Connecting to a Timeline Server running in a secure cluster with Kerberos
If a Timeline Server runs in a secure cluster with Kerberos and the user runs MR3-UI on a local machine that is not part of the cluster, MR3-UI can retrieve data on DAGs only if the following two requirements are met:
- The user can obtain a valid Kerberos ticket from the KDC server.
- The web browser is configured to establish a secure connection with the Timeline Server.
A failure to meet these requirements usually results in an error message shown below:
Obtaining a Kerberos ticket
In order to obtain a Kerberos ticket, the user should install a Kerberos client on the local machine and configure it.
For example, the user can set the configuration file /etc/krb5.conf
on Linux or C:\ProgramData\MIT\Kerberos5\krb5.ini
on Windows.
In the following example, we communicate with the KDC server at red0
through local port 5001
:
[libdefaults]
renew_lifetime = 7d
forwardable = true
default_realm = RED
ticket_lifetime = 24h
dns_lookup_realm = false
dns_lookup_kdc = false
default_ccache_name = /tmp/krb5cc_%{uid}
[logging]
default = FILE:/var/log/krb5kdc.log
admin_server = FILE:/var/log/kadmind.log
kdc = FILE:/var/log/krb5kdc.log
[realms]
RED = {
admin_server = red0
kdc = localhost:5001
}
Next the user should establish a connection to the KDC server so as to obtain a Kerberos ticket.
In the following example, the user connects to the KDC server on red0:88
through local port 5001
via a remote server master1
(on which red0
is directly accessible):
$ ssh -L5001:red0:88 gla@master1
Then the user can obtain a valid Kerberos ticket, e.g., by executing kinit
.
Configuring the web browser
With a valid Kerberos ticket, the user should configure the web browser so that it can establish a secure connection to the Timeline Server.
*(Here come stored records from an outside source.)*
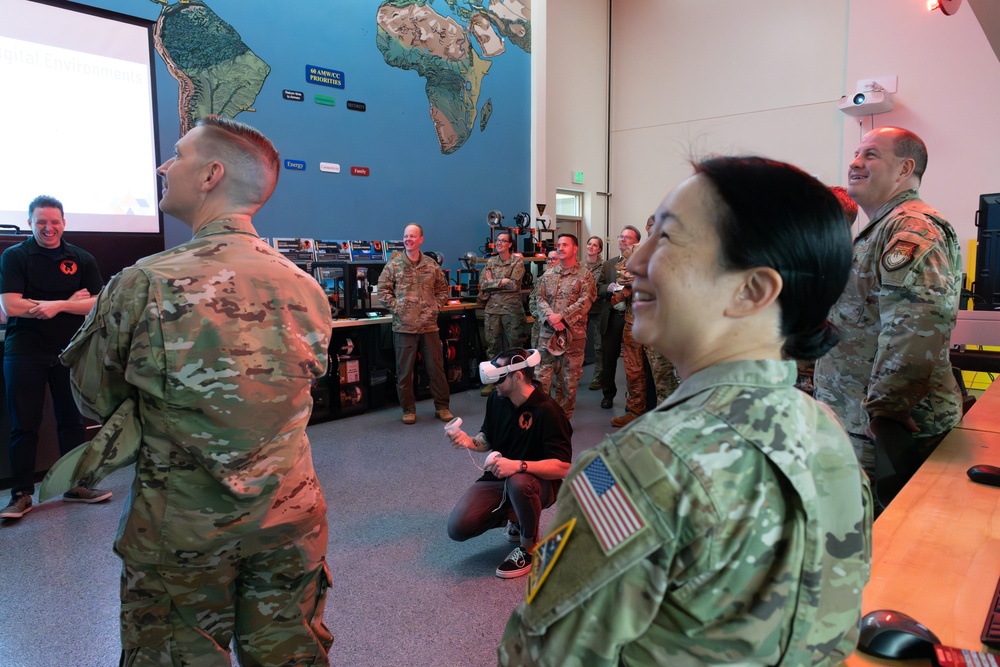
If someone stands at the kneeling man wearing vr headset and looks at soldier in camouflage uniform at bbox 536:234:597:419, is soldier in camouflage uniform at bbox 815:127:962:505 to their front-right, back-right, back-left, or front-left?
back-right

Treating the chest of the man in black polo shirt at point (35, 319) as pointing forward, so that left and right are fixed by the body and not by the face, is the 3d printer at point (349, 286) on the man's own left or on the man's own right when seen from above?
on the man's own left

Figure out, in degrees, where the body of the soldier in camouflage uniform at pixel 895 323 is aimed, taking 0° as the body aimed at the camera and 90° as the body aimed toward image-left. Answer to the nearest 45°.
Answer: approximately 90°

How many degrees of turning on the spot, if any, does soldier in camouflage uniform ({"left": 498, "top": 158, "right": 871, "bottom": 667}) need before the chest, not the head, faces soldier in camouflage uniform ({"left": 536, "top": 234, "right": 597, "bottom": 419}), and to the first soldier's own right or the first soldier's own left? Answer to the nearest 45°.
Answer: approximately 45° to the first soldier's own right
As an example, we use local port 5000
through which the web browser communicates with the Timeline Server running at red0
via a remote server master1
(on which red0
is directly accessible):
$ ssh -D5000 gla@master1
In Firefox, the user should enable manual proxy configuration with port 5000
:
Then the following two configuration keys should be set to the host running the Timeline Server (in Firefox):
network.negotiate-auth.delegation-uris
network.negotiate-auth.trusted-uris
On Windows, another configuration key network.auth.use-sspi
should be set to false.
Now MR3-UI should run okay.